## [STATED TASK 1]
Recast the part of the records that opens with the line containing "scientific name: Abrodictyum setaceum" and closes with the line containing "order: Gelidiales" as a JSON list of strings, one string per line, leaving out blank lines.

## [TEXT BLOCK]
Category Archives: Law

The Incredible Dr. Kerwick, The Cannibal & ‘Intellectual Conservative’

Classical Liberalism, Ilana Mercer, Intelligence, Law, Political Philosophy, Race, Reason, South-Africa

After a while, when interviewers and reviewers would request an interview or ask me about “Into the Cannibal’s Pot: Lessons for America,” I’d reply with little enthusiasm:

“What in particular about The Cannibal would you like to cover?”

The replies would invariably be these: “Oh, how relevant it is to the US.” “Diversity, multiculturalism, affirmative action, immigration, quality of life before and after “freedom”; this or the other population index.”

“Since you must have read my book,” I’d retort—initially, in hope—“how about discussing the often frayed thread of natural vs. political rights that runs throughout? Let’s look at the origins of Apartheid? Did you know these were firmly rooted in existential, largely non-racial, considerations? I really like the section about the ‘Colonialism Canard’ in the context of Chapter 5, the ‘Root-Causes Racket.’ Also a favorite of mine is the examination of case studies in current South African jurisprudence as an example of the “indigenization” of what was once a Western system of law. Oh, and my absolute best: the moral questions floated in the sections, “Intra-Racial Reparation” and “Recompense or Reconquista.”

[Data entries]
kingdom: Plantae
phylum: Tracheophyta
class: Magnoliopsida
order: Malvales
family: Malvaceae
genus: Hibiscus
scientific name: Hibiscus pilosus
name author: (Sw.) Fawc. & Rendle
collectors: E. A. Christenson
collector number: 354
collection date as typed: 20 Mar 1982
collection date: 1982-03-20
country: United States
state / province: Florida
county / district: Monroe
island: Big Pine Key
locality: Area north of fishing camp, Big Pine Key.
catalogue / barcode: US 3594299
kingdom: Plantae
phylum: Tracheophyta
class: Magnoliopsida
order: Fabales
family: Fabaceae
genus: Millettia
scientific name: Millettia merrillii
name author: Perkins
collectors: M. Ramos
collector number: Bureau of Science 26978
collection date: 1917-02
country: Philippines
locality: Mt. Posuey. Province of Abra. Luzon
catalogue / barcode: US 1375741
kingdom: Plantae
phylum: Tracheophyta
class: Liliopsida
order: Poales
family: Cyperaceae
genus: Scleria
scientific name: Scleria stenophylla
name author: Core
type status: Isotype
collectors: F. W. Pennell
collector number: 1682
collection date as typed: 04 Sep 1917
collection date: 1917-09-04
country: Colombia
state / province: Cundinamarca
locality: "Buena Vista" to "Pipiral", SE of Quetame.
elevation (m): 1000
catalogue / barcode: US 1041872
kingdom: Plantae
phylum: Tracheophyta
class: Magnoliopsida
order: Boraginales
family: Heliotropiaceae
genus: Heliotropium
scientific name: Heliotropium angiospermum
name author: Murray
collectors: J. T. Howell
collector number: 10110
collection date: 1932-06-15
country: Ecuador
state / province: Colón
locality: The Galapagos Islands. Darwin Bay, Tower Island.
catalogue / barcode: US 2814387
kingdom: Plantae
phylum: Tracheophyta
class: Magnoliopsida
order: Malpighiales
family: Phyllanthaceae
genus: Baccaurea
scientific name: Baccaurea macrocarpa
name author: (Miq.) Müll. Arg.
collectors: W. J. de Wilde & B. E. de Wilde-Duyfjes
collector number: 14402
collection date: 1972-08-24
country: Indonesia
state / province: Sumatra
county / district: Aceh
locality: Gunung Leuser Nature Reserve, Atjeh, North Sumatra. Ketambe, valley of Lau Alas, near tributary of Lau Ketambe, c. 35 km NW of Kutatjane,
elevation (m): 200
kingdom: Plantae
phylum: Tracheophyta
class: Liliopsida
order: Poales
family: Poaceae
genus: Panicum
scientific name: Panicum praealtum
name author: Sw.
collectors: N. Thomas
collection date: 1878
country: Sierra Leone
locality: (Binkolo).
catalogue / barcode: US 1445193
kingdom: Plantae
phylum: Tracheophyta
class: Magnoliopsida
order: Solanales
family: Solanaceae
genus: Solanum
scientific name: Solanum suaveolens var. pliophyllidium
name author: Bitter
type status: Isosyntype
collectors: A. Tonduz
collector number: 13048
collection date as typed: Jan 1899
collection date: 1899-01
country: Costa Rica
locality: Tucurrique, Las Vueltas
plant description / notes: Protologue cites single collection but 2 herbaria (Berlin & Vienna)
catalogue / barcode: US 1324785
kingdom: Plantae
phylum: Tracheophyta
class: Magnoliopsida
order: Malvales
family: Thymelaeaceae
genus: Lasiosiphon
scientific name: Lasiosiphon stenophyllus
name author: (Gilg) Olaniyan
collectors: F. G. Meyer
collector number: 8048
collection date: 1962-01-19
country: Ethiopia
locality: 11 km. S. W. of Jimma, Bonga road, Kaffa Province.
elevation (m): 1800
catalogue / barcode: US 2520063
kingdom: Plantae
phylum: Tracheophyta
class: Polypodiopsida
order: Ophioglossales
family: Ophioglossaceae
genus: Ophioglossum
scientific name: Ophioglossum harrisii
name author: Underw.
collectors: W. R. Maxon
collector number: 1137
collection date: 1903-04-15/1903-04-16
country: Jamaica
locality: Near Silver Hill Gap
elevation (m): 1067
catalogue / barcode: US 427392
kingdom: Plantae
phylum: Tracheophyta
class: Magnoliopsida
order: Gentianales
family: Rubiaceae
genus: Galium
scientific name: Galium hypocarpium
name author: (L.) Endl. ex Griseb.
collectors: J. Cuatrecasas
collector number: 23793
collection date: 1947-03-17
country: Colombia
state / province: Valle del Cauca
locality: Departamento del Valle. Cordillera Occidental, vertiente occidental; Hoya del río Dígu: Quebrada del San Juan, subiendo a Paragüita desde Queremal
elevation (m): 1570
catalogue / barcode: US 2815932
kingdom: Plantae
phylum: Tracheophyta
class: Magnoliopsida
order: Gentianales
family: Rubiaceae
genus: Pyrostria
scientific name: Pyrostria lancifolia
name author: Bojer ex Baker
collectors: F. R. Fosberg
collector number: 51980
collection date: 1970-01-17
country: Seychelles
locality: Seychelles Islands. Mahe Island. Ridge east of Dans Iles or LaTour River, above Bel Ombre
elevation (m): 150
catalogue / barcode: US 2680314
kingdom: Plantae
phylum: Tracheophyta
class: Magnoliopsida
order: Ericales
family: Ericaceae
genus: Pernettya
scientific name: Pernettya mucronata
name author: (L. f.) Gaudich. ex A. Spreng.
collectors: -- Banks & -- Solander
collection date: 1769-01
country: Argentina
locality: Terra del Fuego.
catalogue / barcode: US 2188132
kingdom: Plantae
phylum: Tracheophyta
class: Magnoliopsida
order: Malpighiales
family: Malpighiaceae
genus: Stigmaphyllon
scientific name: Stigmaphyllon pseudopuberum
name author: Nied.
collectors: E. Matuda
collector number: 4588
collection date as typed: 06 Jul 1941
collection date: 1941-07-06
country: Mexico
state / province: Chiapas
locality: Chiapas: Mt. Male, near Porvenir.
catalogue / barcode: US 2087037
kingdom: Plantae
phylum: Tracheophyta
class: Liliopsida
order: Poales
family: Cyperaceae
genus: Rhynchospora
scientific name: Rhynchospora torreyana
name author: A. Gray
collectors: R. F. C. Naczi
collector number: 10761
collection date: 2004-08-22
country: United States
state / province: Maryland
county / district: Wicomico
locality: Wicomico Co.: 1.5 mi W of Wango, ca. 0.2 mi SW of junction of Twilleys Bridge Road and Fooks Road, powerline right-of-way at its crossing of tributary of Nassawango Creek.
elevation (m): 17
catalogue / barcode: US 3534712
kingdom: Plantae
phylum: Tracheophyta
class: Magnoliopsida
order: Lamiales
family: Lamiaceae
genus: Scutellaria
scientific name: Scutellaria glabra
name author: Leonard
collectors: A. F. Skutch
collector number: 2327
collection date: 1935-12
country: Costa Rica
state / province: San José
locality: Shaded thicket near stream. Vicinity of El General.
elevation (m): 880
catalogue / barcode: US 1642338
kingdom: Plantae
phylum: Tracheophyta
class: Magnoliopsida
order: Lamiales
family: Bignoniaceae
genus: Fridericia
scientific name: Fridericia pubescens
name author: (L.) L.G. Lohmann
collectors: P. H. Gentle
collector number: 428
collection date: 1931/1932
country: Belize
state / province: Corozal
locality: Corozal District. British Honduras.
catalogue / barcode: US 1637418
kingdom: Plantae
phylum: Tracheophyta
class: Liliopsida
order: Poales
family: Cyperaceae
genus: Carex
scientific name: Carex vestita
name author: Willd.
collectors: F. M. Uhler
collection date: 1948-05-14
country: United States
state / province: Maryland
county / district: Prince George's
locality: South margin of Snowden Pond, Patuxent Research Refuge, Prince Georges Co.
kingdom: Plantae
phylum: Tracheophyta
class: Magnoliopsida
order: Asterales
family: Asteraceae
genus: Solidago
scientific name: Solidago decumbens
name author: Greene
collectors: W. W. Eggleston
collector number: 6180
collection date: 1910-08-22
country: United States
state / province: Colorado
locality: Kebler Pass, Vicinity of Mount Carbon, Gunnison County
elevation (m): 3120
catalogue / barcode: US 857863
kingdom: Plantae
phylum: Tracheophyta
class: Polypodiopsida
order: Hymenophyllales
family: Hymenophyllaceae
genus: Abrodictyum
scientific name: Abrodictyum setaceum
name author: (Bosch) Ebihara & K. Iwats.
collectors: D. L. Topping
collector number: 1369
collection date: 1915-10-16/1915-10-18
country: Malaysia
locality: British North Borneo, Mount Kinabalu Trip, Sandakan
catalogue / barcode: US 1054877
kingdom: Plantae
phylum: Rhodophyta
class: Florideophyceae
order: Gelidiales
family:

## [STATED TASK 2]
What full title does the post about The Cannibal give for the book?

## [TASK RESULT 1]
[
  "scientific name: Abrodictyum setaceum",
  "name author: (Bosch) Ebihara & K. Iwats.",
  "collectors: D. L. Topping",
  "collector number: 1369",
  "collection date: 1915-10-16/1915-10-18",
  "country: Malaysia",
  "locality: British North Borneo, Mount Kinabalu Trip, Sandakan",
  "catalogue / barcode: US 1054877",
  "kingdom: Plantae",
  "phylum: Rhodophyta",
  "class: Florideophyceae",
  "order: Gelidiales"
]

## [TASK RESULT 2]
Into the Cannibal's Pot: Lessons for America